My mom is by far the biggest b*tch in the whole world. This is a fact. My dad and brother both agree. i used to try my hardest to respect her, but she yells, rants, and raves non-stop about anything and everything. She is crazy. I am 29 and out of the house so I no longer have to deal with it too often. Just on the phone and during visits.

She has to control EVERYTHING. She currently keeps my poor diabetic father up at night for 4 - 7 hour yelling sprees about how she thinks she runied his life and made her poor. My family is VERY well off and she is not in tune with reality when it comes to money situations. If she wanted to spend he would let her, but she is frugile and cheap as is my father, so spending is not the issue. Anyway, last year my father had a stroke and I am the only one who blamed her. THis was a bad move because she yelled more and in public at the restaurant. Embarassing. Anyway, he id fine now, but she has yet to let off. I told him to get a divorce. It is his only saving grace.

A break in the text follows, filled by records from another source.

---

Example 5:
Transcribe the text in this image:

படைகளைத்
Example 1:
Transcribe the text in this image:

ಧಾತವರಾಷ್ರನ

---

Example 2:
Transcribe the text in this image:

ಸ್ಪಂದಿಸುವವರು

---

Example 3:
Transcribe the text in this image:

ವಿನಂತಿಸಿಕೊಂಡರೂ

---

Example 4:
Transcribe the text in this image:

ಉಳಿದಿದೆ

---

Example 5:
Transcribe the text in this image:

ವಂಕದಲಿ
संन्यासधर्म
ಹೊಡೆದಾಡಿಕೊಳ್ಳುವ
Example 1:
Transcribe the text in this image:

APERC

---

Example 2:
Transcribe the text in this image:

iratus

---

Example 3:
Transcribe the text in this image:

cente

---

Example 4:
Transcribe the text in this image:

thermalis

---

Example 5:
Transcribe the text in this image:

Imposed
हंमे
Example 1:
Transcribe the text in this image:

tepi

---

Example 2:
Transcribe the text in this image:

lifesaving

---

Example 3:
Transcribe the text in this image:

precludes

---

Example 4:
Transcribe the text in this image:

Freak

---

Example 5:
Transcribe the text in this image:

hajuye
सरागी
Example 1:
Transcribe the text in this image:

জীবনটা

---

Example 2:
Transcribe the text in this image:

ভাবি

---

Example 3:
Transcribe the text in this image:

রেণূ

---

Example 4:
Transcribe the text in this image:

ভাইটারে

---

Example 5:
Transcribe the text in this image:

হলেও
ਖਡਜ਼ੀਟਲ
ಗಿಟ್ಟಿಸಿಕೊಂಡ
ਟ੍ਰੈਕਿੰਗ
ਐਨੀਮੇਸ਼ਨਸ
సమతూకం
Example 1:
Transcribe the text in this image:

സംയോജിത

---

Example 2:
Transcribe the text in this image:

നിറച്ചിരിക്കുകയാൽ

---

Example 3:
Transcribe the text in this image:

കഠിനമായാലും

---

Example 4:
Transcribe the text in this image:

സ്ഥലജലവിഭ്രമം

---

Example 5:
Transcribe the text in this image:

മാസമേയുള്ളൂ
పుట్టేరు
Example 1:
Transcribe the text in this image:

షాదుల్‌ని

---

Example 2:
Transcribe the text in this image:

My advice, is to definitely stick it out through college and get the degree because that is your KEY to independence. Then make sure you move at least an hour away. Do not let her guilt you into staying closer to home. You will REGRET it with a passion. Talk on the phone and visit on rare ocassion. It’s good enough. People like your mom and my mom are controlling and in my opinion, my mom at least, is slightly manic with a case of OCD.

GOOD LUCK, but stick it out until graduation day!!!